Instructions for Participants
Version 2.0: October 25, 2004
Ketevi A. Assamagan
Where do I get Documentation before coming to the Tutorial?
It is assumed that the user is familiar with how to use ATHENA. If that is not the case, he or she
should first read this.
Documentation for doing analyses on
AOD
The analysis EDM Classes:ParticleEvent,
BTaggingEvent
and CompositeParticleEvent
Some
Analysis Example Codes
Histograms
and Ntuples in ATHENA
How do I get started doing analysis on AOD?
We provide a package, UserAnalysis,
to help you get started with the development of your analysis codes.
This package consists of a simple Gaudi Algorithm, the AnalysisSkeleton.
The user may check out this package and start implementing his/her analysis code.
What should I do before coming to the tutorial?

» **ENTRIES SHOWN**
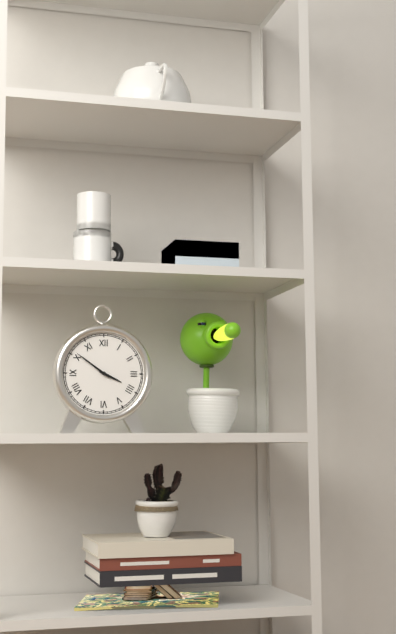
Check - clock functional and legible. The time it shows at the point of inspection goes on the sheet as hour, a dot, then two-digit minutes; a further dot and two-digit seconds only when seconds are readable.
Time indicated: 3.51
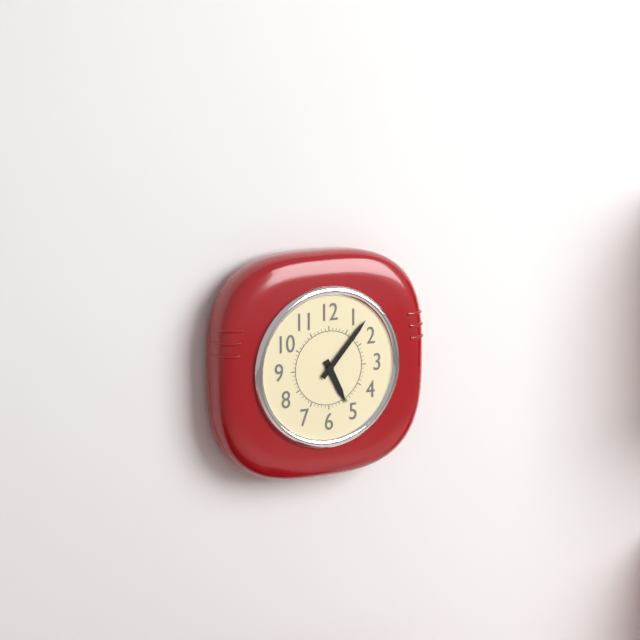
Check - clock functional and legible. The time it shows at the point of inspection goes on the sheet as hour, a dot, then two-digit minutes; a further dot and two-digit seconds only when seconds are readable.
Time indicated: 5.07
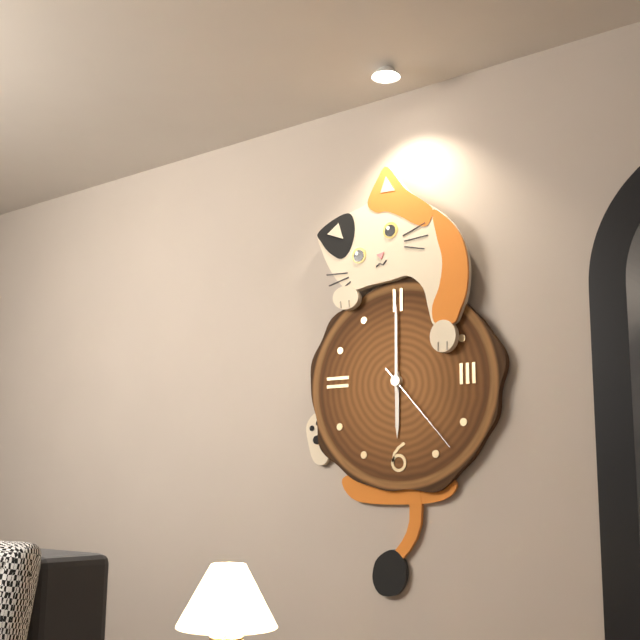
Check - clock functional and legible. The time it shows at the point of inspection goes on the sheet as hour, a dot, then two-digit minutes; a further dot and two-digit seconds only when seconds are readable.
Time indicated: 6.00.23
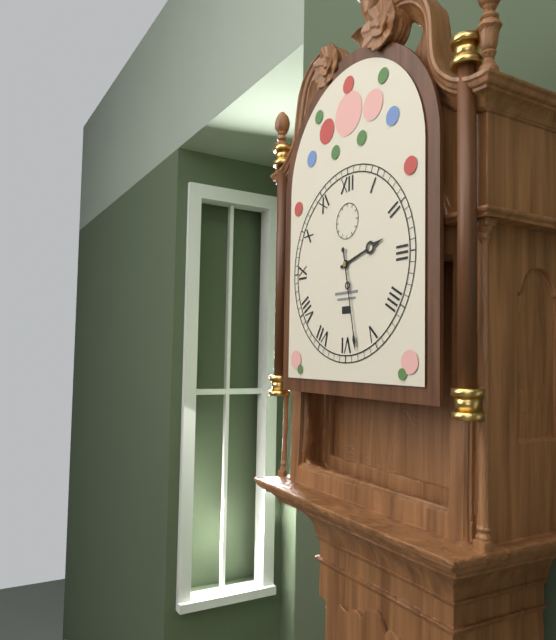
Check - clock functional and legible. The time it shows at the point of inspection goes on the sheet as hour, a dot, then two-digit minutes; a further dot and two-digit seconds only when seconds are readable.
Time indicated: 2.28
...
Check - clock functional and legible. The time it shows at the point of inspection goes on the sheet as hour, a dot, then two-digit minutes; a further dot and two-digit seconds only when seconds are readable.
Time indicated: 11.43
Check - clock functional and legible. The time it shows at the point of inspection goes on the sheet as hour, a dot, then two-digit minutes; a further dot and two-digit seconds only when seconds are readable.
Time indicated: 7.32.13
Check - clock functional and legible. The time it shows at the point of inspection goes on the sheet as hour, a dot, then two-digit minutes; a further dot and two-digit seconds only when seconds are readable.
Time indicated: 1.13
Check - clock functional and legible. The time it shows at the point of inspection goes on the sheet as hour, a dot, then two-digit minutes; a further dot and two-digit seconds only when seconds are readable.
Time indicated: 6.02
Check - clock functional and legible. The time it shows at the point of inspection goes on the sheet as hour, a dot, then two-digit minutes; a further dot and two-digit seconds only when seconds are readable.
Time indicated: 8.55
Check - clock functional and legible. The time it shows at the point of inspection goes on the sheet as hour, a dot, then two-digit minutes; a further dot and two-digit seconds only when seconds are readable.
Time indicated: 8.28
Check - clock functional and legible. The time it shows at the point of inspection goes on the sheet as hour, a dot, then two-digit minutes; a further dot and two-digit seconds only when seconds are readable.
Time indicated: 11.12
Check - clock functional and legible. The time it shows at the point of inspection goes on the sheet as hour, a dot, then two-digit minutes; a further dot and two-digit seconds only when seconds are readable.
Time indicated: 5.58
...
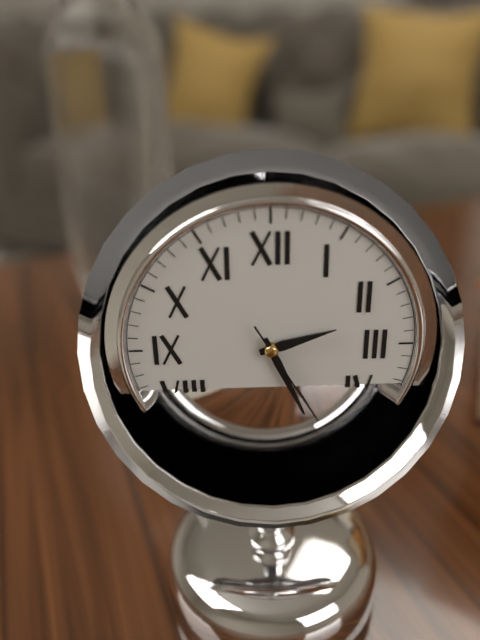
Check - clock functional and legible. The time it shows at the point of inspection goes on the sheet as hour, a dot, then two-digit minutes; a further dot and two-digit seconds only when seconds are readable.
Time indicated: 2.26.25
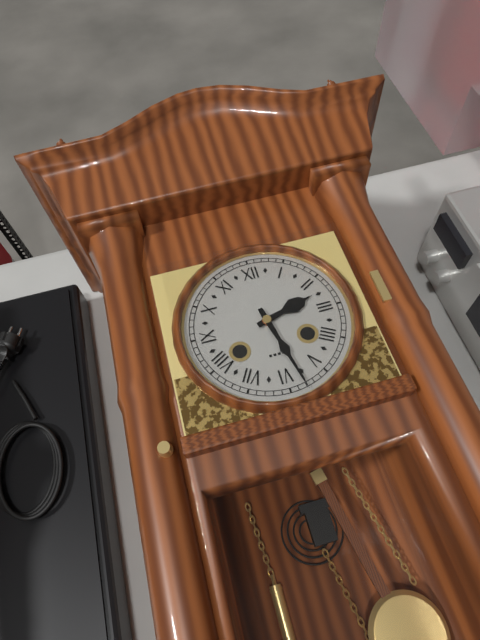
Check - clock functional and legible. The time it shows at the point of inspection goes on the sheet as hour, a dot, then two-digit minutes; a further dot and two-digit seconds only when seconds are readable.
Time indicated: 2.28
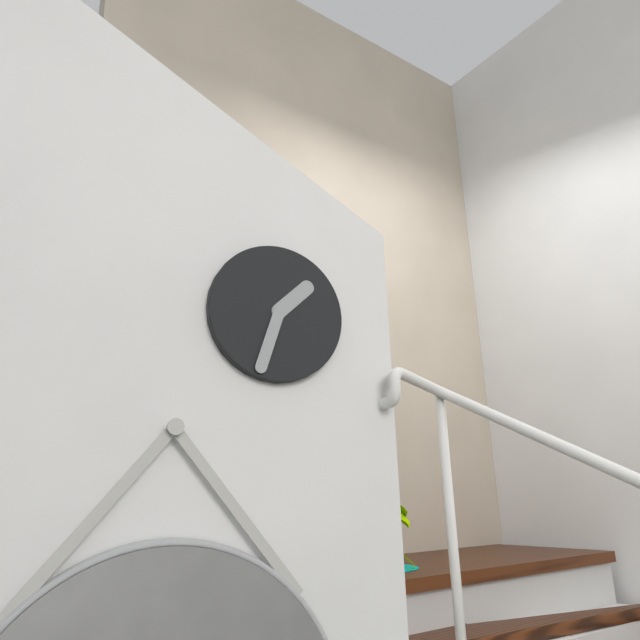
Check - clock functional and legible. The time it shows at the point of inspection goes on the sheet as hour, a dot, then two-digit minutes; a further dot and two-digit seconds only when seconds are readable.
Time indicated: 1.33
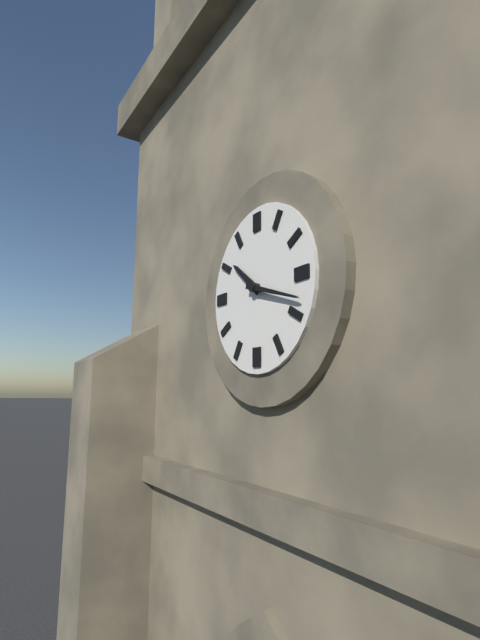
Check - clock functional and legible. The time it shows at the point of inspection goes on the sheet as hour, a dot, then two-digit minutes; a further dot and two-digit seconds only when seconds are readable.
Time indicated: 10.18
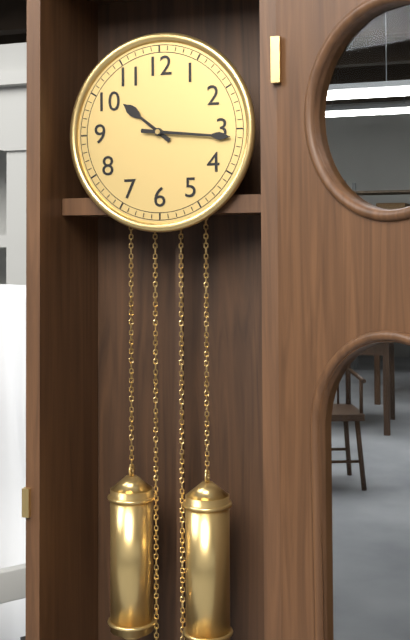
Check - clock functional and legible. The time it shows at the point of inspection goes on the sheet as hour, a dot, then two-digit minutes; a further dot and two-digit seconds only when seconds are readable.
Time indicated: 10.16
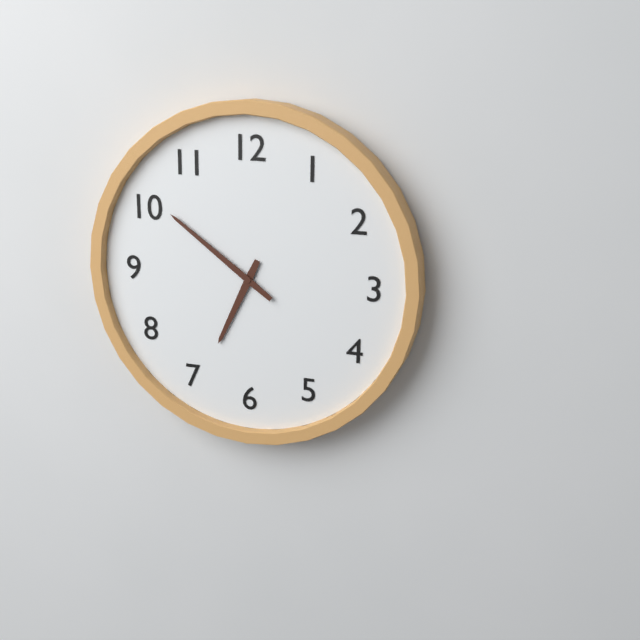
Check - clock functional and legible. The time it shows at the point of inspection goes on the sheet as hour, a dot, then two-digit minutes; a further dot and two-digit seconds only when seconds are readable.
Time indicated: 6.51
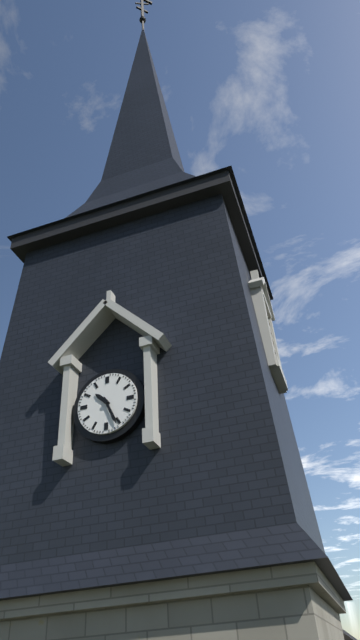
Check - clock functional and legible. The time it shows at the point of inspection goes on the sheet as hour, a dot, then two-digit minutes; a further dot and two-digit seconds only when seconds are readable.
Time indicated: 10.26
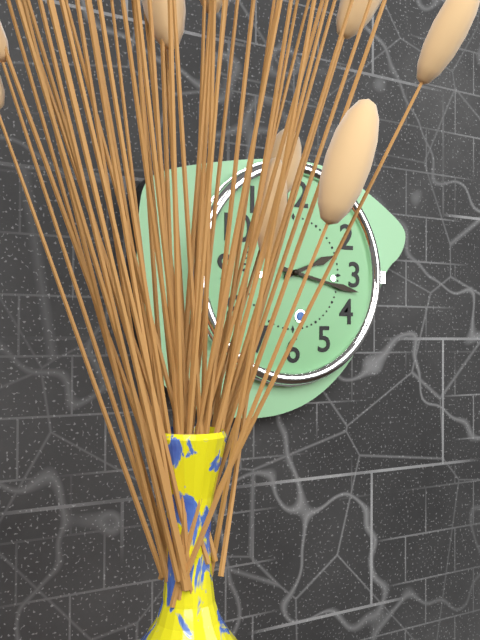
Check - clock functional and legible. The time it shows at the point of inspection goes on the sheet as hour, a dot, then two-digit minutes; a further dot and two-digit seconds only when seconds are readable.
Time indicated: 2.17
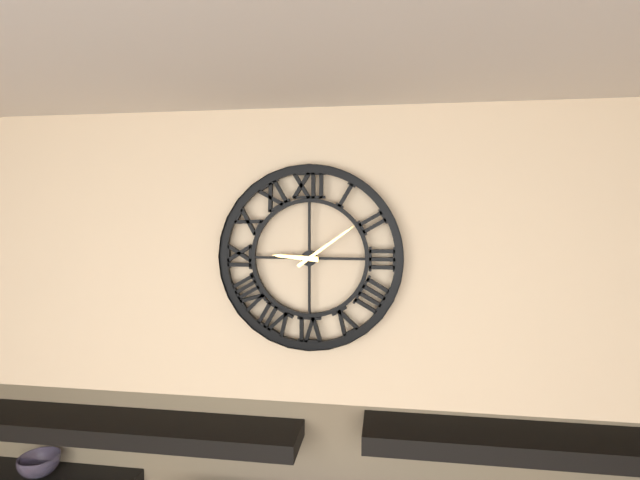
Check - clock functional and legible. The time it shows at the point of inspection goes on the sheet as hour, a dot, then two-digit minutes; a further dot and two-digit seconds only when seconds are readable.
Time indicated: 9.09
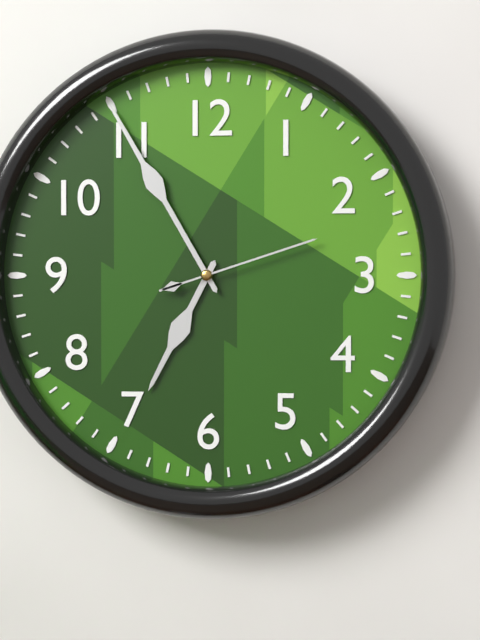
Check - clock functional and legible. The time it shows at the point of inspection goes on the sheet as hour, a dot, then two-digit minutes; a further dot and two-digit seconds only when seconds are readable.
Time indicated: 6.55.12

» **THE TASK**
Using the tutorial instructions, answer:
(a) What version number and date are given for the instructions?
(b) What is the user assumed to already know how to use?
(c) What is the name of the simple Gaudi Algorithm in the UserAnalysis package?
The items above are separate material, unconnected to the tutorial instructions.

» **EXERCISE ANSWER**
(a) Version 2.0, October 25, 2004
(b) ATHENA
(c) The AnalysisSkeleton